The next person of interest is @line_liner, who I believe was an admin of the first channel and a coder behind AMOS, and the mentioning of who was erased after the ownership of the stealer was transferred to another person. When I checked the Telegram of @line_liner, I noticed an interesting detail in their profile picture: a traditional Uzbek hat called Tubeteika (see Figure 9). This makes me think there might be a connection between @line_liner and the WhiteSnake developer. What if they are the same person? Intriguing, right?

Figure 9. A profile picture on the Telegram of @line_liner

User 3: ez360x (Role — new coder)

Lastly, @ez360x, new coder. Unfortunately, I found nothing about this user, but he seems to be a “no less popular coder”. Could it be previously mentioned XORacle? At this point, I can only guess.

Was it Titan after all?

As I delved deeper into the investigation for this article, I uncovered some additional interesting information which contradicts or supports my previous statements. On May 11th, a Telegram channel called Abbadon posted that on March 18th, the developer of Titan Stealer ceased working on it and sold it to Aurora (another info-stealer). Additionally, it was mentioned that Aurora, who now owns Titan Stealer, focused entirely on operating Titan, ceasing all Aurora operations as of May 1st. Furthermore, according to the information in the channel — the original developer of Titan started working on developing Atomic macOS Stealer (AMOS), which was later sold to a user named @ping3r (see Figure 11). Abbadon shared a screenshot of forwarded messages from @ping3r indicating the purchase of AMOS from Titan (see Figure 10).

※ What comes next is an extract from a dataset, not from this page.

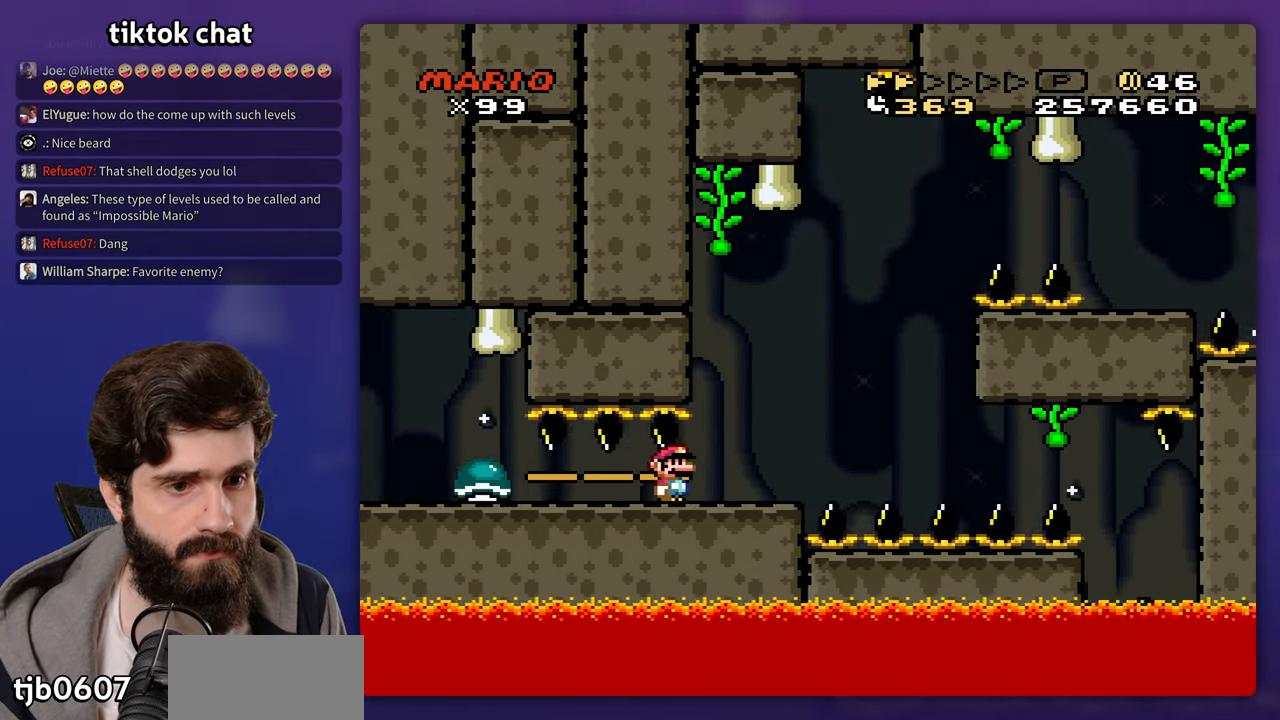
{"dt_ms": 500, "buttons": ["DPAD_UP", "DPAD_LEFT"]}
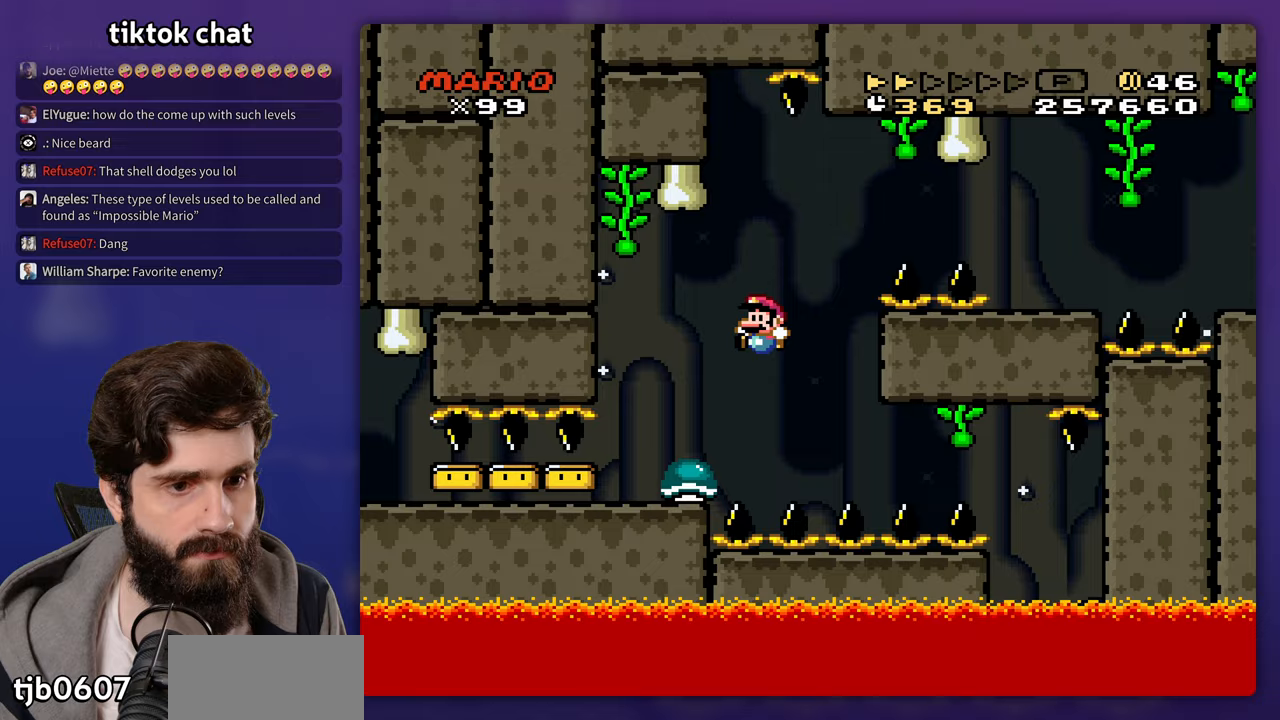
{"dt_ms": 500, "buttons": []}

Figure 10. The screenshot of messages forwarded from Ping3r — mentioning Titan as the main developer.

Figure 11. The screenshot of the Abbadin post mentions the potential link between different stealers.

Conclusion

Although Abaddon’s post, in a way, disproves my initial belief that WhiteSnake is the one who developed AMOS, there is no solid evidence to state that they are not. What if WhiteSnake and Titan are the same people, after all? I don’t know it, but working on this investigation and having the AMOS as a case study shows the tight interconnectedness between the users behind the development of malicious software. There is a high chance that the same person or team (like XORacle) might be behind several malicious software that we know under different names. I won’t be surprised if they operate under the name of a legitimate software company with an office, regular working hours and a coffee machine standing in the corner. I hope you enjoyed being on this journey with me. See you!